------ Text section ------
The collection consists mainly of carbon copies of typescripts of correspondence, notes, manuscripts, and other documents that Samuel Asbury accumulated. Also included are twenty-six photographs and seventeen photo stats about Texas history and the Jonas Harrison family. A few newspaper clippings are contained in the collection. Handwritten original letters from Samuel Asbury to George Crocket and to Mrs. Lois Blount are included. The collection contains some handwritten notes by Samuel Asbury

Dates

  • Creation: 1807-1943
  • Event: Donated in 1941

Creator

Language of Materials

The collection is in English and Spanish.

Conditions Governing Access

Open for research.

Biographical or Historical Information

Samuel Erson Asbury, chemist and Texas historian who proposed using music as a medium of historical narrative, was born on September 26, 1872, in Charlotte, North Carolina, one of eight children of Sidney Monroe and Felicia Swan (Woodward) Asbury. In the fall of 1889 Asbury enrolled at North Carolina State College of Agriculture and Engineering at Raleigh, where he worked his way through school as a janitor in the chemistry building. He graduated in 1893 with a B.S. in chemistry and the next year was employed as an instructor in the chemistry department. At the same time he began work toward a master's degree which he completed in 1896.

Asbury became assistant state chemist in the North Carolina Experiment Station in 1895 and continued in this capacity until July 1897. During the ensuing years he worked as a chemist in a succession of jobs. He then returned to his old job in the North Carolina Experiment Station in 1899 and worked at the station until November 1, 1904, when he accepted the position of assistant state chemist with the Texas Agricultural Experiment Station (see AGRICULTURAL EXPERIMENT STATION SYSTEM) on the campus of the Agricultural and Mechanical College of Texas (now Texas A and University). He held this position until he retired partially in 1940 and completely in 1945. While at A and M he helped put his brothers and sisters through college. He also took a year's leave of absence to do advanced study in physical chemistry at Harvard. As assistant state chemist Asbury tested seed, feed, and fertilizers and experimented with growing roses. By a judicious combination of aluminum sulfate and water, he succeeded in making roses grow to a height of more than forty feet.
------
Echo the entire Samuel Asbury collection description word for word. The rows that come next were drawn from a separate source.
------ Data extract ------
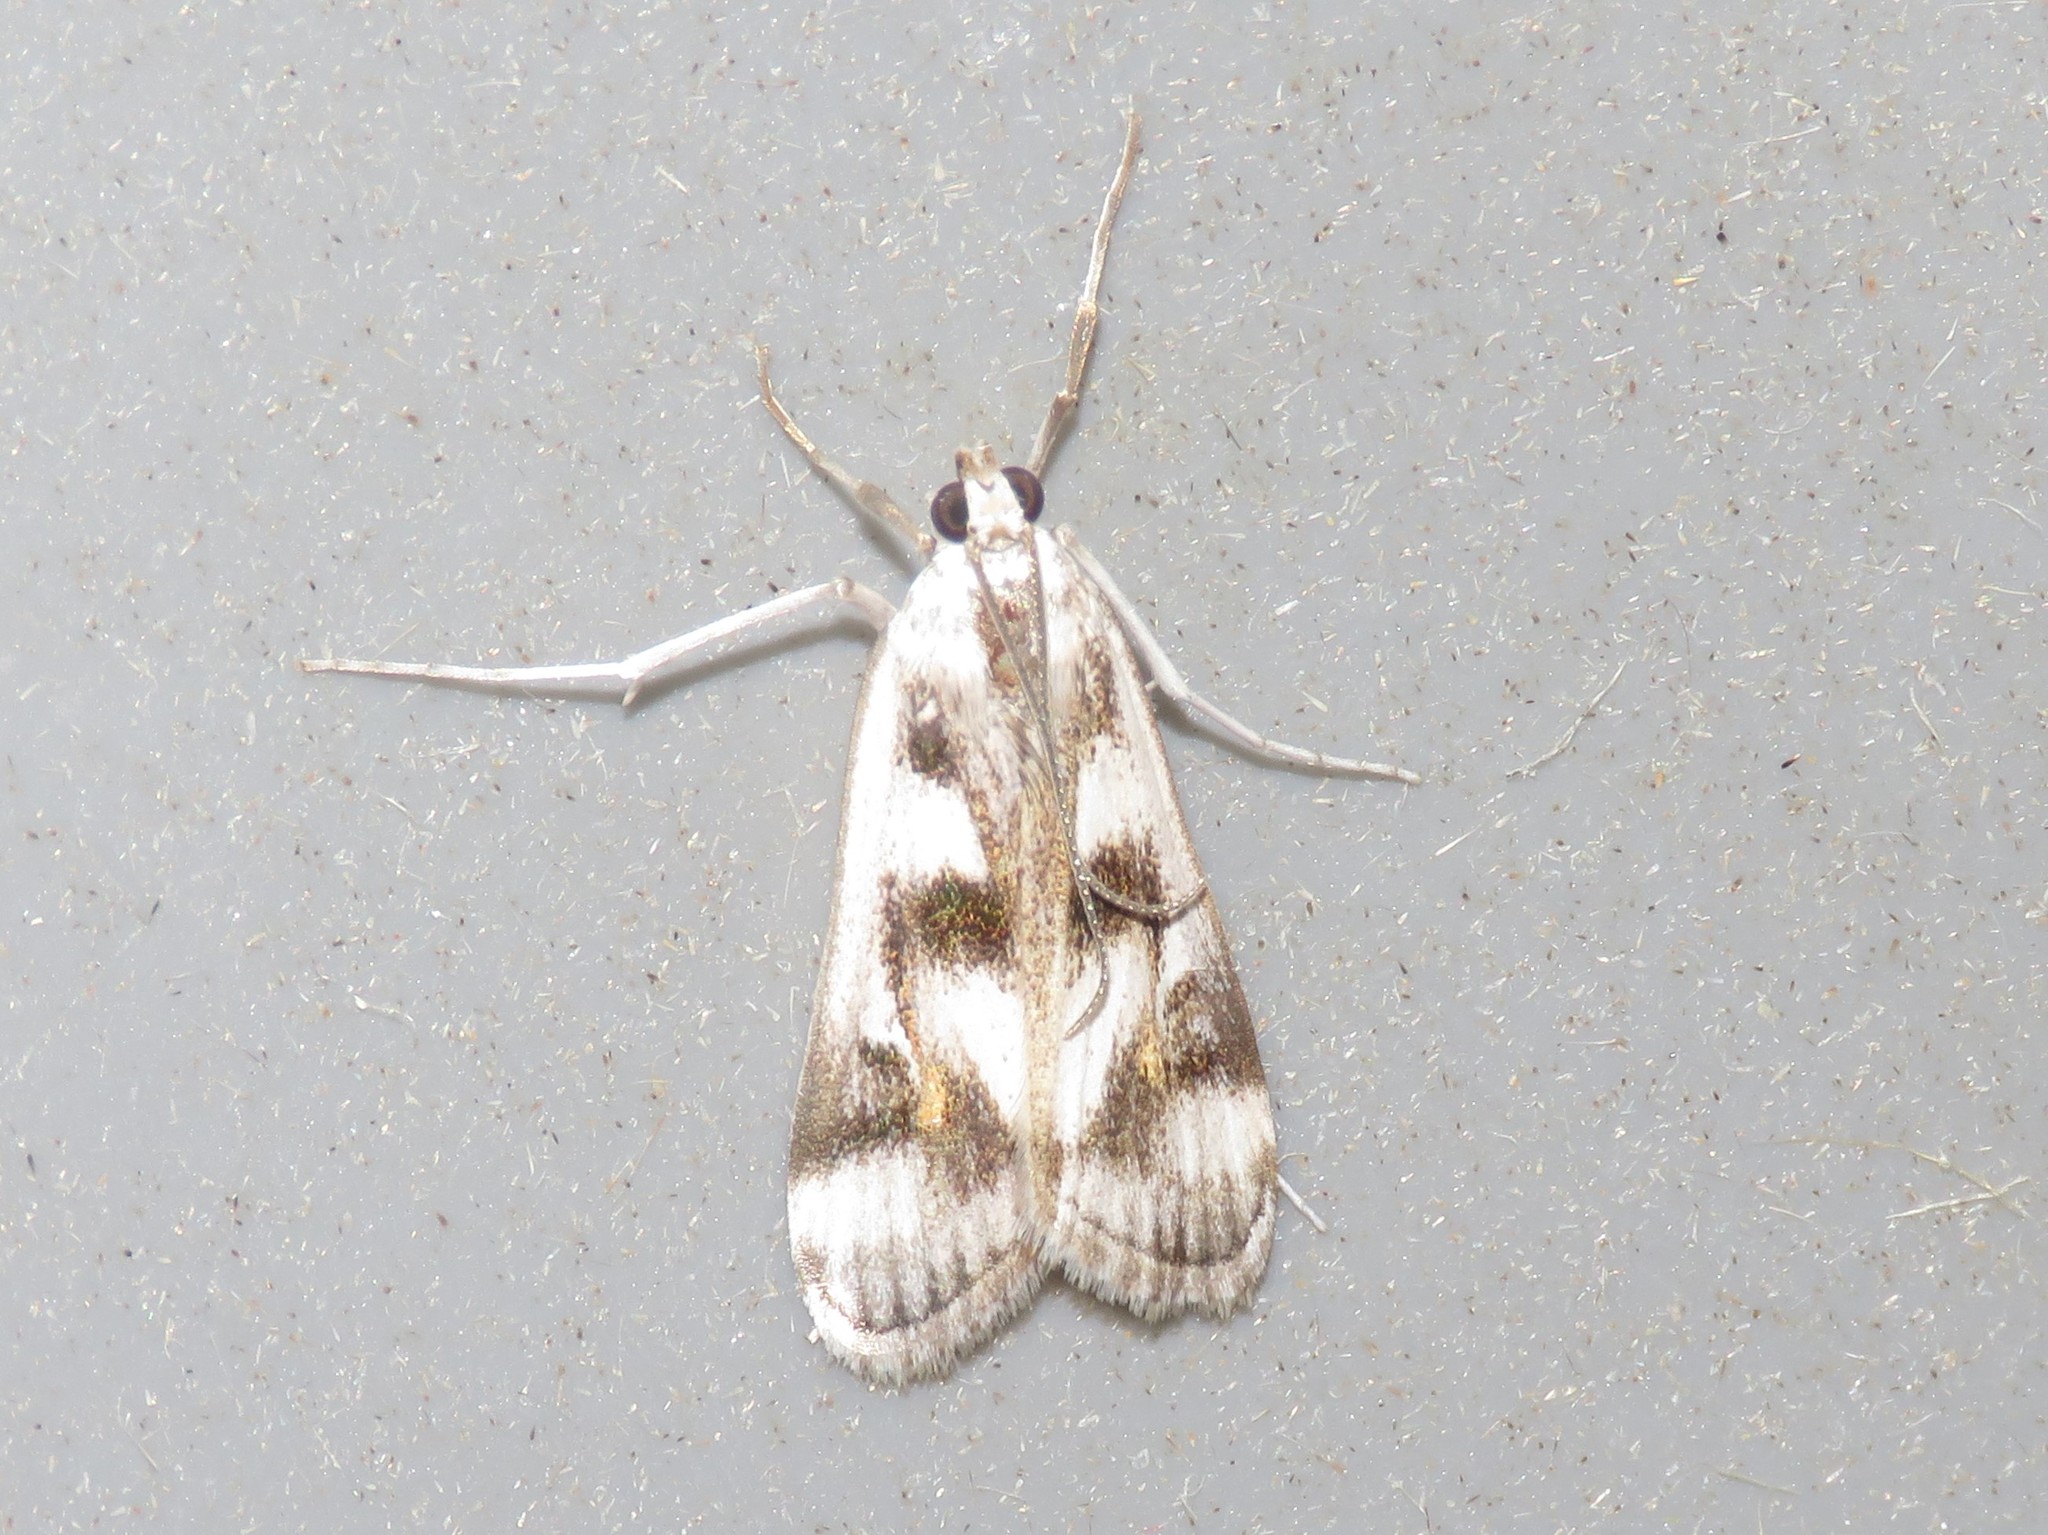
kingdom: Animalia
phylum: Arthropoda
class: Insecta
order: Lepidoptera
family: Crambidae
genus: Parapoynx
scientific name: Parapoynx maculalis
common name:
------
------ Data extract ------
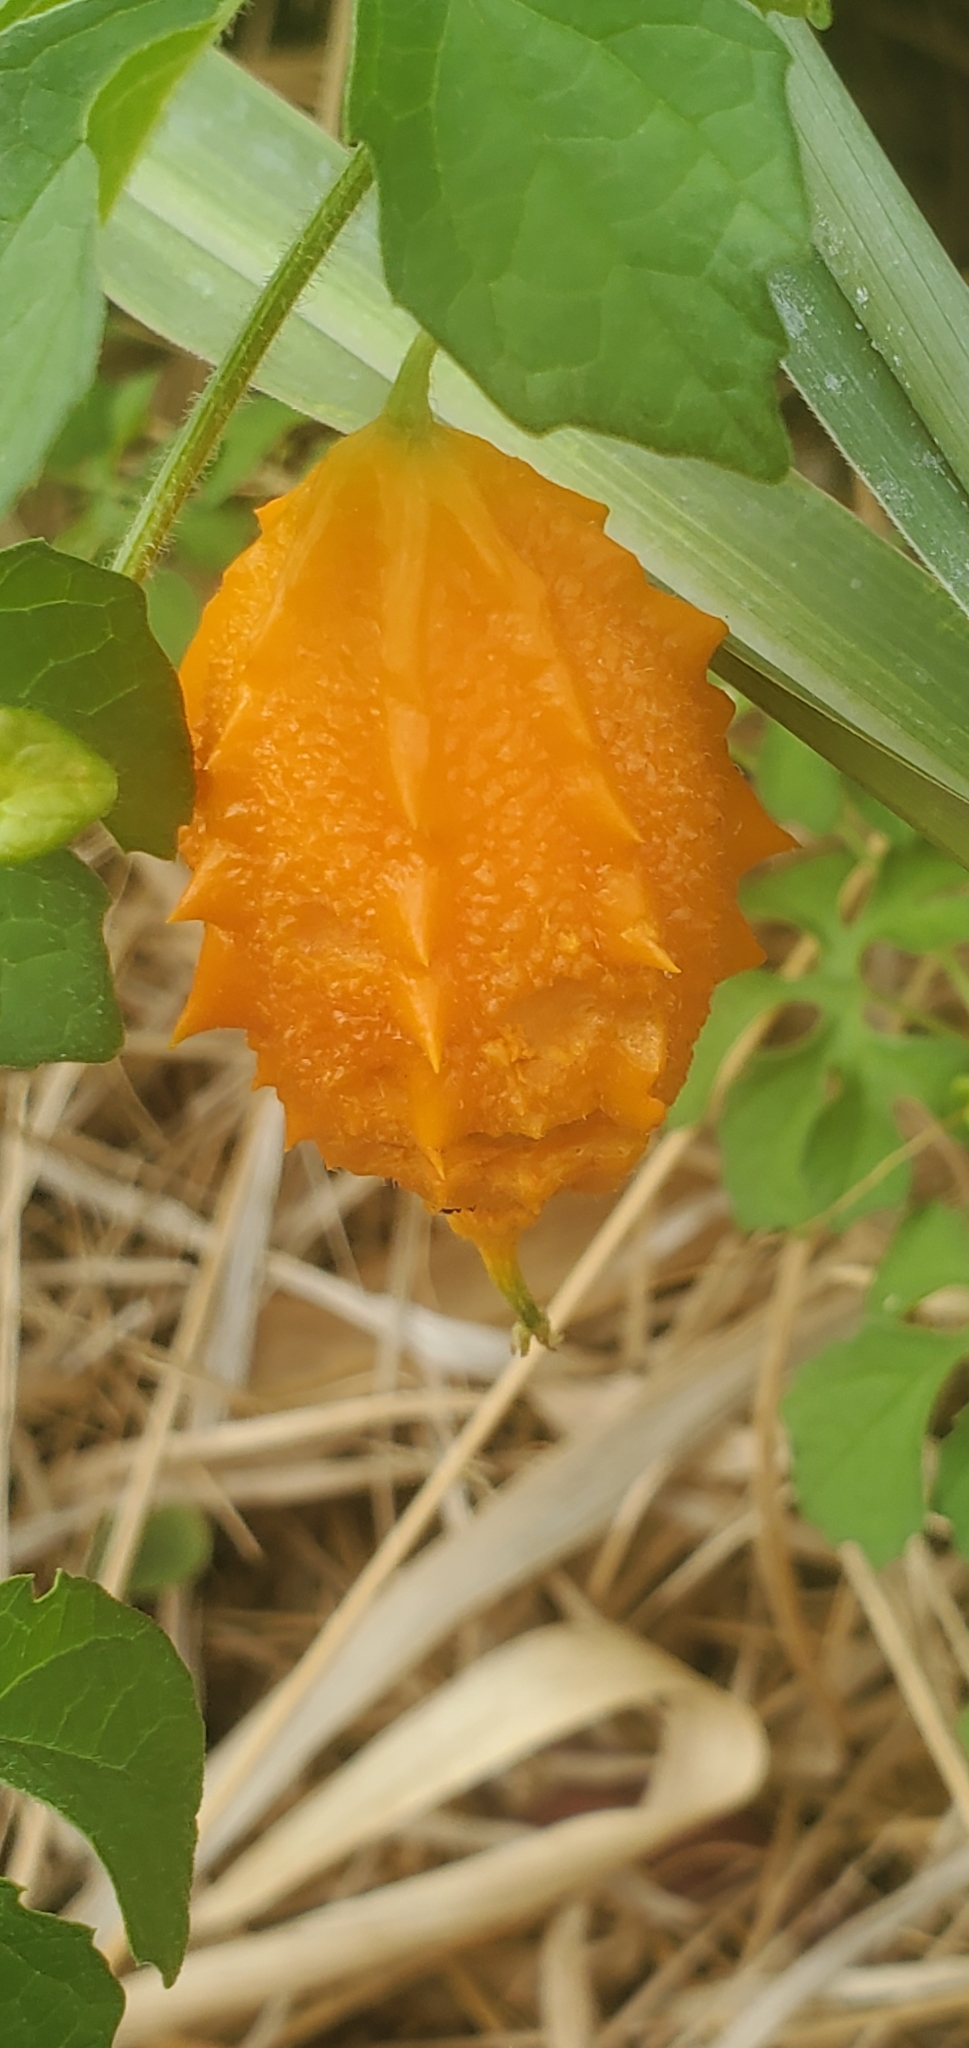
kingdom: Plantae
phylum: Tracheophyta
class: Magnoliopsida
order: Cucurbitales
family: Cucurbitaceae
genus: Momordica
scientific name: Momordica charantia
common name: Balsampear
------
Result:
The collection consists mainly of carbon copies of typescripts of correspondence, notes, manuscripts, and other documents that Samuel Asbury accumulated. Also included are twenty-six photographs and seventeen photo stats about Texas history and the Jonas Harrison family. A few newspaper clippings are contained in the collection. Handwritten original letters from Samuel Asbury to George Crocket and to Mrs. Lois Blount are included. The collection contains some handwritten notes by Samuel Asbury

Dates

  • Creation: 1807-1943
  • Event: Donated in 1941

Creator

Language of Materials

The collection is in English and Spanish.

Conditions Governing Access

Open for research.

Biographical or Historical Information

Samuel Erson Asbury, chemist and Texas historian who proposed using music as a medium of historical narrative, was born on September 26, 1872, in Charlotte, North Carolina, one of eight children of Sidney Monroe and Felicia Swan (Woodward) Asbury. In the fall of 1889 Asbury enrolled at North Carolina State College of Agriculture and Engineering at Raleigh, where he worked his way through school as a janitor in the chemistry building. He graduated in 1893 with a B.S. in chemistry and the next year was employed as an instructor in the chemistry department. At the same time he began work toward a master's degree which he completed in 1896.

Asbury became assistant state chemist in the North Carolina Experiment Station in 1895 and continued in this capacity until July 1897. During the ensuing years he worked as a chemist in a succession of jobs. He then returned to his old job in the North Carolina Experiment Station in 1899 and worked at the station until November 1, 1904, when he accepted the position of assistant state chemist with the Texas Agricultural Experiment Station (see AGRICULTURAL EXPERIMENT STATION SYSTEM) on the campus of the Agricultural and Mechanical College of Texas (now Texas A and University). He held this position until he retired partially in 1940 and completely in 1945. While at A and M he helped put his brothers and sisters through college. He also took a year's leave of absence to do advanced study in physical chemistry at Harvard. As assistant state chemist Asbury tested seed, feed, and fertilizers and experimented with growing roses. By a judicious combination of aluminum sulfate and water, he succeeded in making roses grow to a height of more than forty feet.